Task =>
Gather every line of the material below that contains the word "while", matching upper and lower case exactly.

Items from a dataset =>
'''

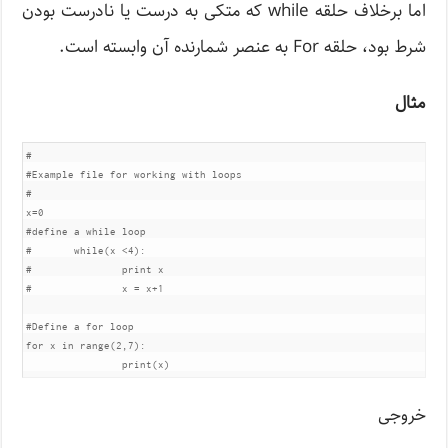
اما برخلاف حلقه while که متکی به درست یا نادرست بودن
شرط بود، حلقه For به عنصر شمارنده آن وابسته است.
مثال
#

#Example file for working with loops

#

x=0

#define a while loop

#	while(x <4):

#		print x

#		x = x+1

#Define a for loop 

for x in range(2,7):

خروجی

'''
'''

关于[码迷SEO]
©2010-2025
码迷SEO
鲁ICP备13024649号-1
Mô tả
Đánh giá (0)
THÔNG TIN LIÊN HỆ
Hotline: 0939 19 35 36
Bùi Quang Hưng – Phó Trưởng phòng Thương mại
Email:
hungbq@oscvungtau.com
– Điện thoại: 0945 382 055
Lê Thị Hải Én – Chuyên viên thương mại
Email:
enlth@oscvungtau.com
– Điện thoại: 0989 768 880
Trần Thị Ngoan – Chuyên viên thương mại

'''

Output of the exercise =>
اما برخلاف حلقه while که متکی به درست یا نادرست بودن
#define a while loop
#	while(x <4):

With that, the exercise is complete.